How are energy investors positioned?
Investing.com - JPMorgan initiated coverage on Post Holdings (NYSE:POST) with an Overweight rating and a price target of $122.00, down from a previous target of $141.00. According to InvestingPro data, the company currently trades at a P/E ratio of 17.1x and shows a "GOOD" overall financial health score.
The investment bank does not anticipate significant organic sales or profit growth from most of Post Holdings’ business segments in the near term, with the exception of its Foodservice division.
JPMorgan expects Post Holdings’ EBITDA growth to be driven primarily by accretive mergers and acquisitions, synergy capture, and cost-saving measures, including the closure of cereal plants.
The firm highlighted Post Holdings’ substantial free cash flow generation, which has averaged 150% of net income over the past five years, noting this capital is being deployed for share repurchases that should benefit earnings per share growth even without acquisitions.
While JPMorgan does not expect these factors to drive a re-rating of Post Holdings shares, the bank anticipates the resulting EBITDA growth and reduced share count will push the stock price higher.

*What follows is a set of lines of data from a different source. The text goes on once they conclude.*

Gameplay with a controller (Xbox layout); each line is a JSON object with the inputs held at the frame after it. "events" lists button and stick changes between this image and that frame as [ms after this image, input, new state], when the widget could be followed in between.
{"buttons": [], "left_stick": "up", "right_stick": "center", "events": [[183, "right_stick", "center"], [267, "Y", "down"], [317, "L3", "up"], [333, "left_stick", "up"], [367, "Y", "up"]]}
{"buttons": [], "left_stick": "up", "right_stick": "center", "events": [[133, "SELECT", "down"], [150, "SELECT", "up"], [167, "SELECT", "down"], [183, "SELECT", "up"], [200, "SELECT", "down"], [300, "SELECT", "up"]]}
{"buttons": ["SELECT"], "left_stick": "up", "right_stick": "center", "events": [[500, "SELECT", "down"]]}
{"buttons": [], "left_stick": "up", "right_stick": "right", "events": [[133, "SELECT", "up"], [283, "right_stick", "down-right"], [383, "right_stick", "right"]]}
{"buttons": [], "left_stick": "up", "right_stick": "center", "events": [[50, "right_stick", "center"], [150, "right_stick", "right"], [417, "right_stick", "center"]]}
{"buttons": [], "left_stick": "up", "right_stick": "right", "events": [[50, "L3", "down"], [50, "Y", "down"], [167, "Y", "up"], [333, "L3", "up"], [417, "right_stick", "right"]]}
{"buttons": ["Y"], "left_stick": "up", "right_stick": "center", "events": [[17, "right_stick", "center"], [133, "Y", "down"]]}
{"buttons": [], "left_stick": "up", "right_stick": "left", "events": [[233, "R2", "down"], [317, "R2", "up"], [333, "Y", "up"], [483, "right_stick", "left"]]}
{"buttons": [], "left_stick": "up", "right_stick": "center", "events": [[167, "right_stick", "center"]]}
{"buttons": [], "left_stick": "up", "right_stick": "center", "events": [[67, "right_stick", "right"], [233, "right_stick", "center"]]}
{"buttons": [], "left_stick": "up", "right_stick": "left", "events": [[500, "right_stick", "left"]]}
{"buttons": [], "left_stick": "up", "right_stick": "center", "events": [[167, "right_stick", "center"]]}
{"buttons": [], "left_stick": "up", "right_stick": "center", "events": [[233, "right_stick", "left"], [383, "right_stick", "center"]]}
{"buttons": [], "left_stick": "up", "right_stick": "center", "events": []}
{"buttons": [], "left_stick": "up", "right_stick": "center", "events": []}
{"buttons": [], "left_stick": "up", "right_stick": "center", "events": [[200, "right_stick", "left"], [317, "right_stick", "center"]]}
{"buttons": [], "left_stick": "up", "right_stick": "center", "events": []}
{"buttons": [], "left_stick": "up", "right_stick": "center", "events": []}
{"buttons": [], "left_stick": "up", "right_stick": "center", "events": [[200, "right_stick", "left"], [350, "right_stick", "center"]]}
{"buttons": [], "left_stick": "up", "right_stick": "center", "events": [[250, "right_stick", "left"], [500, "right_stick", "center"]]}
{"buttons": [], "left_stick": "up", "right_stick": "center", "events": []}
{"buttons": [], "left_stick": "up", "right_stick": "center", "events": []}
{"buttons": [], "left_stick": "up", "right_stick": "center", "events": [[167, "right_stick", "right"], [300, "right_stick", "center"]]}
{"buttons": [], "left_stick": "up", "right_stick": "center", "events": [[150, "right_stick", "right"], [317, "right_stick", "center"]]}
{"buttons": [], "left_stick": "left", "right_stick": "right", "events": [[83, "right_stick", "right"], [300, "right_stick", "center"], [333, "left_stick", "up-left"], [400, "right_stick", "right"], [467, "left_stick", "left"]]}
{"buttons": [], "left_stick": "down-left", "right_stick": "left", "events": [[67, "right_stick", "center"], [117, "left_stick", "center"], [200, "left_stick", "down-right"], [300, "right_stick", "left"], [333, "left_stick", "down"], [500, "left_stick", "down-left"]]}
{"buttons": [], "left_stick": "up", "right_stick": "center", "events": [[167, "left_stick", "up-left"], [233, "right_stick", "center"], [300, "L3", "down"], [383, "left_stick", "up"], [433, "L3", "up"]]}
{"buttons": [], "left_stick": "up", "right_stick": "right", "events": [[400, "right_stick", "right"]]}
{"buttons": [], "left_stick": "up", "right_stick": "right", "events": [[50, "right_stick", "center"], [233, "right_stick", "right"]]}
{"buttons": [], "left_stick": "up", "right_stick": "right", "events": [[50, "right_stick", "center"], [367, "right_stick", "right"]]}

In other recent news, Post Holdings Inc. announced its financial results for the third quarter of 2025, surpassing analysts’ expectations. The company reported an earnings per share (EPS) of $2.03, which exceeded the forecasted $1.66, representing a 22.29% surprise. Revenue also came in strong at 2 billion dollars, slightly above the anticipated 1.95 billion dollars. These results mark a positive development for Post Holdings, reflecting robust performance in the quarter. While the company’s stock price rose following the announcement, this article focuses on the earnings and revenue outcomes. The company’s ability to exceed both EPS and revenue estimates highlights its operational strength. These recent developments are crucial for investors tracking Post Holdings’ financial health.